WORK TO COMPLETE:
A - In the Active Support resources page, which body funded the online learning resource "Every moment has potential"?
B - Write a continuation of the Active Support resources page, starting after its last line.

QUOTED PASSAGE:
★ ★ ★ ★ ★ ★ ★

Active Support resources

The following books, reports and resources have been collated from various sources, authors and organisations. We would like to acknowledge United Response [external] for contributing their resources.

Every moment has potential – online learning resource

Prof Christine Bigby, Dr Emma Bould, Silvia Warren, Prue Adams, Arna Radovich, Department of Industry, Greystanes Disability Services, Living with Disability Research Group at La Trobe University.

Every moment has potential is an online learning resource that provides an introduction to Person Centred Active Support - a way of working that enables everyone, no matter what their level of intellectual or physical disability, to make choices and participate in meaningful activities and social relationships.

This online learning resource is based on research undertaken by many researchers in the UK and Australia including the late Professor Jim Mansell and Dr Julie Beadle-Brown, Professor Christine Bigby and Dr Emma Bould. The resource was funded by the Australian Government Department of Industry. It is a collaboration between Greystanes Disability Services and the Living with Disability Research Centre at La Trobe University. It was developed with input from a wide range of stakeholders, including Western Sydney Institute of TAFE NSW and an Industry Reference Group and Steering Committee. Click here to see full credits online [external].

Developing and maintaining person centred active support: A demonstration project in supported accommodation for people with neurotrauma.

★ ★ ★ ★ ★ ★ ★

EXTRACTED RECORDS:
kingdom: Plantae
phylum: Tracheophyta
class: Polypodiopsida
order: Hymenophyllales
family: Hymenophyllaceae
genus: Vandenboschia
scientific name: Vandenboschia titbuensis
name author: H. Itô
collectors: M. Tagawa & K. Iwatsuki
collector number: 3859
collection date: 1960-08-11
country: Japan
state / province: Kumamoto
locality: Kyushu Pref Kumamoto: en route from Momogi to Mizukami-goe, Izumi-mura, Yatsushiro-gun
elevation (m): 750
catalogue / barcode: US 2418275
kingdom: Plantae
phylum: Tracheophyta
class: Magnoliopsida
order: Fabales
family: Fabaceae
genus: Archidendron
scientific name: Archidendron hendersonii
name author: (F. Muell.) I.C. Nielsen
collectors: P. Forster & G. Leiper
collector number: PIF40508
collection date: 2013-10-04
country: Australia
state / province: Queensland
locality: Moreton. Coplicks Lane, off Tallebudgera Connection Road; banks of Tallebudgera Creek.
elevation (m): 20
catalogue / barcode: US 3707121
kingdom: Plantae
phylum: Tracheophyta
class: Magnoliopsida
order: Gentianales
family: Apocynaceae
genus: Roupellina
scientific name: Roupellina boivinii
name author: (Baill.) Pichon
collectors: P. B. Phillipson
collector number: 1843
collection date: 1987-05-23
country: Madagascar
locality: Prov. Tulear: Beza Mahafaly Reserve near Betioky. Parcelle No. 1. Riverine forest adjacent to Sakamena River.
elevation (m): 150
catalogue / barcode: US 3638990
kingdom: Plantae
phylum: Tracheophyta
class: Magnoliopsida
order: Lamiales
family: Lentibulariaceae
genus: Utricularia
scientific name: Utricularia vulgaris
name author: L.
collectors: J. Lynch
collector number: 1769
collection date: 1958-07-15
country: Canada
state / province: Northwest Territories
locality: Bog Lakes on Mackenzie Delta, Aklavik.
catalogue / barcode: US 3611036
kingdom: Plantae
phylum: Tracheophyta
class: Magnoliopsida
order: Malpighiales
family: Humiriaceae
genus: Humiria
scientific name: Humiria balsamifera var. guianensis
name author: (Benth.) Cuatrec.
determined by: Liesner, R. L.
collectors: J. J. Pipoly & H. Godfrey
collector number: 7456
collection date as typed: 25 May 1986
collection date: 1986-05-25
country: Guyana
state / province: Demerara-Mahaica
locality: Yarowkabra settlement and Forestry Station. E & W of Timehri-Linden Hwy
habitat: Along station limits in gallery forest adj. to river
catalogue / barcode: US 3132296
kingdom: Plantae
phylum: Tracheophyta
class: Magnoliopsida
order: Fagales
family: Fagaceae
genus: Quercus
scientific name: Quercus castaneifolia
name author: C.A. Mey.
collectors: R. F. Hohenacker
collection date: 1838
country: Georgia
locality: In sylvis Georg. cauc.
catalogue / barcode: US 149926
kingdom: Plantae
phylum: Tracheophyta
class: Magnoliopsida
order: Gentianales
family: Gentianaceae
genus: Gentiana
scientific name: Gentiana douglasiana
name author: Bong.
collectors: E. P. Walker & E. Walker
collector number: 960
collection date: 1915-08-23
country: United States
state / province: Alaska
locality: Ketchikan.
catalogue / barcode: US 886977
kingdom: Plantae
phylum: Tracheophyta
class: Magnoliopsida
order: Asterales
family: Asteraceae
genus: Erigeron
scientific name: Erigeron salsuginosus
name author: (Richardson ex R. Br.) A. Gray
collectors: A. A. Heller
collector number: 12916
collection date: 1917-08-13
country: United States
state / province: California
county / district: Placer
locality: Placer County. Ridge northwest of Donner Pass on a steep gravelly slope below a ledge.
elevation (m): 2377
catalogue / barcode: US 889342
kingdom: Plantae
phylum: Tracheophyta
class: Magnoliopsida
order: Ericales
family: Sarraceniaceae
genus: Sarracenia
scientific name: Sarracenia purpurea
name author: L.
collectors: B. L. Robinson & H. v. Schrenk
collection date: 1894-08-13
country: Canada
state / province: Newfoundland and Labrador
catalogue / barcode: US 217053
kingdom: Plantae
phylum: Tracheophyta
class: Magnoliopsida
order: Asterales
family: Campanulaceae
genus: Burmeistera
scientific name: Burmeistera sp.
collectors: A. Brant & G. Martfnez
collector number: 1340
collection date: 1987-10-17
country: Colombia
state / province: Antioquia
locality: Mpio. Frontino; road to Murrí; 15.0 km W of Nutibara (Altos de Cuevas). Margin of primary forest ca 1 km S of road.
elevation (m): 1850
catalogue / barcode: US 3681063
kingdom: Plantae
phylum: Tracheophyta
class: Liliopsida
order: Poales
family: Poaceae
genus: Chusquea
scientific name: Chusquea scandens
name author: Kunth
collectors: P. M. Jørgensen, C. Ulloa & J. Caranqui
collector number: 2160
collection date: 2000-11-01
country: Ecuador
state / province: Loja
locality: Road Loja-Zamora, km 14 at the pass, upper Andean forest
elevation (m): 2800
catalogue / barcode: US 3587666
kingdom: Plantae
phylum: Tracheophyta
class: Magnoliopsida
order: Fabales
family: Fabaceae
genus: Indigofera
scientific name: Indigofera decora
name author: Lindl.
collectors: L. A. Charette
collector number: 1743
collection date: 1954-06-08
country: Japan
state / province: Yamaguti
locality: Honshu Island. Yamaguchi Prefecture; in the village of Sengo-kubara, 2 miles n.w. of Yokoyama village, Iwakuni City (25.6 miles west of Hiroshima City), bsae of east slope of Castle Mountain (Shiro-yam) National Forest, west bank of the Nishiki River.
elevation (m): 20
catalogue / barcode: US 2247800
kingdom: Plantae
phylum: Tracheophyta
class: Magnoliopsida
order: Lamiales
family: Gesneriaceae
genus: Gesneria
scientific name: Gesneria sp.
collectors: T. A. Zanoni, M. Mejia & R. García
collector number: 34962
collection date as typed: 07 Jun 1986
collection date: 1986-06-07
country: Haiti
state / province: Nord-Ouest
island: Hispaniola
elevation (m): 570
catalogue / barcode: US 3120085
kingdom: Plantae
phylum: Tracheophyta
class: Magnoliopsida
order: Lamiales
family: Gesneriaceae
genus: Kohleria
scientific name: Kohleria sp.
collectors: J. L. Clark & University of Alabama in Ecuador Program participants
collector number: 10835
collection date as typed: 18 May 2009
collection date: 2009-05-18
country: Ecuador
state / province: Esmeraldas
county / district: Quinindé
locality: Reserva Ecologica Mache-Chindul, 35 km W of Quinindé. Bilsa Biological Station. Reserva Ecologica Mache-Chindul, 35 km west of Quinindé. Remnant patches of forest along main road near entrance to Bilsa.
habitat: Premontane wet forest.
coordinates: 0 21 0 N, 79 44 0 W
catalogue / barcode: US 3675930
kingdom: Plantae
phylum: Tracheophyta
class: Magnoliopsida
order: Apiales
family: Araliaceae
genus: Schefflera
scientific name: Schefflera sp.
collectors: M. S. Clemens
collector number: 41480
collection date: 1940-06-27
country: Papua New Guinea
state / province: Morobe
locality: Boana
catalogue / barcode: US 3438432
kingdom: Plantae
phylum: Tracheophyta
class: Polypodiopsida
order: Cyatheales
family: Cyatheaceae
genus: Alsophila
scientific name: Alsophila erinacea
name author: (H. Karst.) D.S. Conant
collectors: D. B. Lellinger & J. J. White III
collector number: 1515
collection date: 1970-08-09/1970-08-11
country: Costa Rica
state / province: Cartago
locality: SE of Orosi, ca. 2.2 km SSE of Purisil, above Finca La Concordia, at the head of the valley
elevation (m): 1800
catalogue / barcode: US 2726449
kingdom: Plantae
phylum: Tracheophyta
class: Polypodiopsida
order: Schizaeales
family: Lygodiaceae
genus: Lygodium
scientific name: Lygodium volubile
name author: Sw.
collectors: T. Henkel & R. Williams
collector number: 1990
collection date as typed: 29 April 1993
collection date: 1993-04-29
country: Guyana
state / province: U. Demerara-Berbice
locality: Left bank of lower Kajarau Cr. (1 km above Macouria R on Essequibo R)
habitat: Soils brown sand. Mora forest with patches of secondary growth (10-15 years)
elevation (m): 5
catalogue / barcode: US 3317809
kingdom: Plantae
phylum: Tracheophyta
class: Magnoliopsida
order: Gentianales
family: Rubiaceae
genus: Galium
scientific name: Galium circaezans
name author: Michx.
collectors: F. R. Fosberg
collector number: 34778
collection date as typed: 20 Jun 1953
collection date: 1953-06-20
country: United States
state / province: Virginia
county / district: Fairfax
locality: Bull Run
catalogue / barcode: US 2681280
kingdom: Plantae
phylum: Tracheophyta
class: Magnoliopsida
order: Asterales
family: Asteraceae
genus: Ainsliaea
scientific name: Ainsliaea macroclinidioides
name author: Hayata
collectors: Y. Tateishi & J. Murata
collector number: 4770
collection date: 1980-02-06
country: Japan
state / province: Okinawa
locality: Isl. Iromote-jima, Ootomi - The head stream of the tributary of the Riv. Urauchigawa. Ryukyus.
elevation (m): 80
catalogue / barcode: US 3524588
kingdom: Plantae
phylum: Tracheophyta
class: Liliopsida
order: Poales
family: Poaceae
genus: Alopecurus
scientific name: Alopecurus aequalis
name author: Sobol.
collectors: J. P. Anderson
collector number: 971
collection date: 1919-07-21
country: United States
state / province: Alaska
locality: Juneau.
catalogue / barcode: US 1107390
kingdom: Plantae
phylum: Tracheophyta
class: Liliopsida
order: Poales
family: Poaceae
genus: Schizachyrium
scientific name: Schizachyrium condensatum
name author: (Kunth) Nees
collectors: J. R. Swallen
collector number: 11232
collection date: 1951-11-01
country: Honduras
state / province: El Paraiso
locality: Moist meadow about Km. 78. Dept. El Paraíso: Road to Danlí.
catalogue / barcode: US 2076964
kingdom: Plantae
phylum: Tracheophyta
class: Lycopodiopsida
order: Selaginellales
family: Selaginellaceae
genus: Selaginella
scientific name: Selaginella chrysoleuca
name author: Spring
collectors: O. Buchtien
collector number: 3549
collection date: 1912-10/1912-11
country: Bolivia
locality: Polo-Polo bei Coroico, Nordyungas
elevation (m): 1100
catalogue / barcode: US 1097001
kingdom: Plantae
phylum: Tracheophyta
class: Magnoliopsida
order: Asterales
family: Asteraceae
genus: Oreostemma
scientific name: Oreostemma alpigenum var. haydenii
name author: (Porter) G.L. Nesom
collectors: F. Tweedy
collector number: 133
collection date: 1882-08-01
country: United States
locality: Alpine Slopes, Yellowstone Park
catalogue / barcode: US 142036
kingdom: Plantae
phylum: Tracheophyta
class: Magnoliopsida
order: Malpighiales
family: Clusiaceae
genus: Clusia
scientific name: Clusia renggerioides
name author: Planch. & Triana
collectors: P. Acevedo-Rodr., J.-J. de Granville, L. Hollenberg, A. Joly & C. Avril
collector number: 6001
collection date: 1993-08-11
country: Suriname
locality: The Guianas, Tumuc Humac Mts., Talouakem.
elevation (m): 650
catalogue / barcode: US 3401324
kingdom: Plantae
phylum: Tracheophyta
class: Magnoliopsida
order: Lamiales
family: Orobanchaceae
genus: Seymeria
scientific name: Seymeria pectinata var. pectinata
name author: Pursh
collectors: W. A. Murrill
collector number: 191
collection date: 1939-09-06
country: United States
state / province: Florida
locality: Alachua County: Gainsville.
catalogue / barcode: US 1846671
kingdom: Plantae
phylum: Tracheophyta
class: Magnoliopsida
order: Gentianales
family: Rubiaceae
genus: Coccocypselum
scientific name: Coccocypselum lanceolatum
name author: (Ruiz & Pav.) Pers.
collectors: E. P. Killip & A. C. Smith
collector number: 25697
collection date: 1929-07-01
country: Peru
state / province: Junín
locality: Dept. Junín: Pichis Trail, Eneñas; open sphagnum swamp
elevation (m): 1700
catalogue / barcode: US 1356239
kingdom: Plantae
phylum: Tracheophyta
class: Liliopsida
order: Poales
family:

★ ★ ★ ★ ★ ★ ★

OUTPUTS:
A - The Australian Government Department of Industry.

B -
This project aimed to explore the applicability of Active Support in supported accommodation services for people with neurotrauma, and the effectiveness of this model of staff practice in improving quality of life outcomes for this group. It is an initial step in building an evidence base about the types of staff practices, team work, and practice leadership that contribute to good quality of life outcomes for people with neurotrauma living in supported accommodation. The key research questions were, 1) Is Active Support applicable as a staff practice with people with high and complex needs following neurotrauma? 2) Can Active Support be implemented in supported accommodation services for people with high and complex needs following neurotrauma? 3) What factors influence the adoption and embedding of Active Support in these settings?

Suggested Citation Bigby, C., Douglas, J., & Bould, E. (2018). Developing and maintaining person centred active support: A  demonstration project in supported accommodation for people with neurotrauma. LaTrobe Living with Disability Research Centre.

Active Support Guide: An essential component of the way we work

This 12-page guide outlines the importance of the Active Support approach as part of person centred support via tips and case studies.

This guide describes why active support is fundamental for all the people we support. It details the essential components and strategies that must be in place to ensure support is well-organised, effective and truly meeting the needs of the individual.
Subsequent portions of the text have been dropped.